What you are asked to do:
Rewrite all of the rows below, changing every "catalogue / barcode" to "barcode" and leaving everything else the same.

Supplied records:
= = =

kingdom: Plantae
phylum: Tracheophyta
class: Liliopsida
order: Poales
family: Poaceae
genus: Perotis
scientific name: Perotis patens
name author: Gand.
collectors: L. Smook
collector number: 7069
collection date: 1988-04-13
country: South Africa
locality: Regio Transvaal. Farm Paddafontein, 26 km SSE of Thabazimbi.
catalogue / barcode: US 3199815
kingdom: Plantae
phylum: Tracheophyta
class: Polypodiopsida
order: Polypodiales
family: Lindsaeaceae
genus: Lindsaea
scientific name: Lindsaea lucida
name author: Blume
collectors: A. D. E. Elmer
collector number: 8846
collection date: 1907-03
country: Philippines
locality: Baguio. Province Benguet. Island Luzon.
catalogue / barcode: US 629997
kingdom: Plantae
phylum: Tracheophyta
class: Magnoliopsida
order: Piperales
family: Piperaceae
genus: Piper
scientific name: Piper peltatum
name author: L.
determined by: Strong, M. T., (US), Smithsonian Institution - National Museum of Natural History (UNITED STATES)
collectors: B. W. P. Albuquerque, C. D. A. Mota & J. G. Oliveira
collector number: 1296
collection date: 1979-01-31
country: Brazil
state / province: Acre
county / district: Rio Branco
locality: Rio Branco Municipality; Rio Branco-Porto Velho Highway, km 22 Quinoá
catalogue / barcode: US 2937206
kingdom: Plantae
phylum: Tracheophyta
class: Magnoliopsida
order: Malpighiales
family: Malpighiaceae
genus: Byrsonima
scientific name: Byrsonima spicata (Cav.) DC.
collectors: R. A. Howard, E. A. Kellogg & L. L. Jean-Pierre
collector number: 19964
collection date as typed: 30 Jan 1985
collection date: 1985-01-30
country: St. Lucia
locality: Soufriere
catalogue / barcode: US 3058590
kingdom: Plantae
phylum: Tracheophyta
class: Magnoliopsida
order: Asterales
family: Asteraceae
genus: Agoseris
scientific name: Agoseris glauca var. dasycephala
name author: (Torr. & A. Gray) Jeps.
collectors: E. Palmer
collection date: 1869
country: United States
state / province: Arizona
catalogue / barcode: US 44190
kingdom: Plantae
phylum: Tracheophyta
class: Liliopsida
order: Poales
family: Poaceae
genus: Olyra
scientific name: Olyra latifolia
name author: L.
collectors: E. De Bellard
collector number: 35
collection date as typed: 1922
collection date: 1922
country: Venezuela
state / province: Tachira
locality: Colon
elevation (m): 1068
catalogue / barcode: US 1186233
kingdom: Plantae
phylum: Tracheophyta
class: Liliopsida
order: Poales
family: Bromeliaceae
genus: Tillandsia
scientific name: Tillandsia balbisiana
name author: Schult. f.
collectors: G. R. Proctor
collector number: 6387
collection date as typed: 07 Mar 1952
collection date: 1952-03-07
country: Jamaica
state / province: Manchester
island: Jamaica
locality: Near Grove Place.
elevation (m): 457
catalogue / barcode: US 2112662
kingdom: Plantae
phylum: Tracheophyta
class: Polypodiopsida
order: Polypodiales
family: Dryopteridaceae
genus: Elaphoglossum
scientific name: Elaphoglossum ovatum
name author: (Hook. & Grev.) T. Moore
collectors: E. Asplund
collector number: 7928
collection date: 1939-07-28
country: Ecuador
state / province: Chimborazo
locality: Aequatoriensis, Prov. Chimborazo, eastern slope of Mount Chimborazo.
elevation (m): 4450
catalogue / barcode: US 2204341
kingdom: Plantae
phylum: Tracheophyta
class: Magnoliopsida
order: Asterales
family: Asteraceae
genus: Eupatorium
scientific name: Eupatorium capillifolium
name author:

= = =

Expected output:
kingdom: Plantae
phylum: Tracheophyta
class: Liliopsida
order: Poales
family: Poaceae
genus: Perotis
scientific name: Perotis patens
name author: Gand.
collectors: L. Smook
collector number: 7069
collection date: 1988-04-13
country: South Africa
locality: Regio Transvaal. Farm Paddafontein, 26 km SSE of Thabazimbi.
barcode: US 3199815
kingdom: Plantae
phylum: Tracheophyta
class: Polypodiopsida
order: Polypodiales
family: Lindsaeaceae
genus: Lindsaea
scientific name: Lindsaea lucida
name author: Blume
collectors: A. D. E. Elmer
collector number: 8846
collection date: 1907-03
country: Philippines
locality: Baguio. Province Benguet. Island Luzon.
barcode: US 629997
kingdom: Plantae
phylum: Tracheophyta
class: Magnoliopsida
order: Piperales
family: Piperaceae
genus: Piper
scientific name: Piper peltatum
name author: L.
determined by: Strong, M. T., (US), Smithsonian Institution - National Museum of Natural History (UNITED STATES)
collectors: B. W. P. Albuquerque, C. D. A. Mota & J. G. Oliveira
collector number: 1296
collection date: 1979-01-31
country: Brazil
state / province: Acre
county / district: Rio Branco
locality: Rio Branco Municipality; Rio Branco-Porto Velho Highway, km 22 Quinoá
barcode: US 2937206
kingdom: Plantae
phylum: Tracheophyta
class: Magnoliopsida
order: Malpighiales
family: Malpighiaceae
genus: Byrsonima
scientific name: Byrsonima spicata (Cav.) DC.
collectors: R. A. Howard, E. A. Kellogg & L. L. Jean-Pierre
collector number: 19964
collection date as typed: 30 Jan 1985
collection date: 1985-01-30
country: St. Lucia
locality: Soufriere
barcode: US 3058590
kingdom: Plantae
phylum: Tracheophyta
class: Magnoliopsida
order: Asterales
family: Asteraceae
genus: Agoseris
scientific name: Agoseris glauca var. dasycephala
name author: (Torr. & A. Gray) Jeps.
collectors: E. Palmer
collection date: 1869
country: United States
state / province: Arizona
barcode: US 44190
kingdom: Plantae
phylum: Tracheophyta
class: Liliopsida
order: Poales
family: Poaceae
genus: Olyra
scientific name: Olyra latifolia
name author: L.
collectors: E. De Bellard
collector number: 35
collection date as typed: 1922
collection date: 1922
country: Venezuela
state / province: Tachira
locality: Colon
elevation (m): 1068
barcode: US 1186233
kingdom: Plantae
phylum: Tracheophyta
class: Liliopsida
order: Poales
family: Bromeliaceae
genus: Tillandsia
scientific name: Tillandsia balbisiana
name author: Schult. f.
collectors: G. R. Proctor
collector number: 6387
collection date as typed: 07 Mar 1952
collection date: 1952-03-07
country: Jamaica
state / province: Manchester
island: Jamaica
locality: Near Grove Place.
elevation (m): 457
barcode: US 2112662
kingdom: Plantae
phylum: Tracheophyta
class: Polypodiopsida
order: Polypodiales
family: Dryopteridaceae
genus: Elaphoglossum
scientific name: Elaphoglossum ovatum
name author: (Hook. & Grev.) T. Moore
collectors: E. Asplund
collector number: 7928
collection date: 1939-07-28
country: Ecuador
state / province: Chimborazo
locality: Aequatoriensis, Prov. Chimborazo, eastern slope of Mount Chimborazo.
elevation (m): 4450
barcode: US 2204341
kingdom: Plantae
phylum: Tracheophyta
class: Magnoliopsida
order: Asterales
family: Asteraceae
genus: Eupatorium
scientific name: Eupatorium capillifolium
name author:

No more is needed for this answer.